[Task prompt]
Please print every record that follows, keeping each one exactly as it is.

[Stored items]
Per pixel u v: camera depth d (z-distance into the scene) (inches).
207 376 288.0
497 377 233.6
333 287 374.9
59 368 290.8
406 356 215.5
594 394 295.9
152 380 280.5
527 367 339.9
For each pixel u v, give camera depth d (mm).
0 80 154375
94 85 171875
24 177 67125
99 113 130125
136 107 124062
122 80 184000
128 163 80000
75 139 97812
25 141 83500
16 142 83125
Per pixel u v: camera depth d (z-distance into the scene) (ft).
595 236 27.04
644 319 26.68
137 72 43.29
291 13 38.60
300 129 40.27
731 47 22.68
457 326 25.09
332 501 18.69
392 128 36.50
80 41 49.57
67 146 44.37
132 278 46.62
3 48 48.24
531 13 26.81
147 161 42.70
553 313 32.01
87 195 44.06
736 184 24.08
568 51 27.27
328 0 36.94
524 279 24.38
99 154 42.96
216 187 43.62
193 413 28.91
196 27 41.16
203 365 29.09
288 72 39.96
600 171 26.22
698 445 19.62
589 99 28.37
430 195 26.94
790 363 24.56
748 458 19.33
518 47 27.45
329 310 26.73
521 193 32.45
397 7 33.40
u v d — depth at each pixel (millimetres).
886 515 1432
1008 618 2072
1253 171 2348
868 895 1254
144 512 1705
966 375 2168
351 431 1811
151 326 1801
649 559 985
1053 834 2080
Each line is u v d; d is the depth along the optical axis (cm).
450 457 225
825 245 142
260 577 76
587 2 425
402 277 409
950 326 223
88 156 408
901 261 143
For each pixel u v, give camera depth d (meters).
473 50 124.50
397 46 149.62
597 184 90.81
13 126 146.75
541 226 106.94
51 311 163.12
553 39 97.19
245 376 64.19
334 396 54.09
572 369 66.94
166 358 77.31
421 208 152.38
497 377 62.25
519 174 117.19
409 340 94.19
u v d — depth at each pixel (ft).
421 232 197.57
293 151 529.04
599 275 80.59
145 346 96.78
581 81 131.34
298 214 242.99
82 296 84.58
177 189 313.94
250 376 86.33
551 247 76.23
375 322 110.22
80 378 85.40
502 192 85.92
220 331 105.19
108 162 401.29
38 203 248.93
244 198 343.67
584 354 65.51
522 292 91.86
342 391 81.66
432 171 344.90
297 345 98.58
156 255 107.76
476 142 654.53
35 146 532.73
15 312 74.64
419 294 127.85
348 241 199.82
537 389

[Worked solution]
Per pixel u v: camera depth d (z-distance into the scene) (inches).
207 376 288.0
497 377 233.6
333 287 374.9
59 368 290.8
406 356 215.5
594 394 295.9
152 380 280.5
527 367 339.9
For each pixel u v, give camera depth d (mm).
0 80 154375
94 85 171875
24 177 67125
99 113 130125
136 107 124062
122 80 184000
128 163 80000
75 139 97812
25 141 83500
16 142 83125
Per pixel u v: camera depth d (z-distance into the scene) (ft).
595 236 27.04
644 319 26.68
137 72 43.29
291 13 38.60
300 129 40.27
731 47 22.68
457 326 25.09
332 501 18.69
392 128 36.50
80 41 49.57
67 146 44.37
132 278 46.62
3 48 48.24
531 13 26.81
147 161 42.70
553 313 32.01
87 195 44.06
736 184 24.08
568 51 27.27
328 0 36.94
524 279 24.38
99 154 42.96
216 187 43.62
193 413 28.91
196 27 41.16
203 365 29.09
288 72 39.96
600 171 26.22
698 445 19.62
589 99 28.37
430 195 26.94
790 363 24.56
748 458 19.33
518 47 27.45
329 310 26.73
521 193 32.45
397 7 33.40
u v d — depth at each pixel (millimetres).
886 515 1432
1008 618 2072
1253 171 2348
868 895 1254
144 512 1705
966 375 2168
351 431 1811
151 326 1801
649 559 985
1053 834 2080
Each line is u v d; d is the depth along the optical axis (cm).
450 457 225
825 245 142
260 577 76
587 2 425
402 277 409
950 326 223
88 156 408
901 261 143
For each pixel u v, give camera depth d (meters).
473 50 124.50
397 46 149.62
597 184 90.81
13 126 146.75
541 226 106.94
51 311 163.12
553 39 97.19
245 376 64.19
334 396 54.09
572 369 66.94
166 358 77.31
421 208 152.38
497 377 62.25
519 174 117.19
409 340 94.19
u v d — depth at each pixel (ft).
421 232 197.57
293 151 529.04
599 275 80.59
145 346 96.78
581 81 131.34
298 214 242.99
82 296 84.58
177 189 313.94
250 376 86.33
551 247 76.23
375 322 110.22
80 378 85.40
502 192 85.92
220 331 105.19
108 162 401.29
38 203 248.93
244 198 343.67
584 354 65.51
522 292 91.86
342 391 81.66
432 171 344.90
297 345 98.58
156 255 107.76
476 142 654.53
35 146 532.73
15 312 74.64
419 294 127.85
348 241 199.82
537 389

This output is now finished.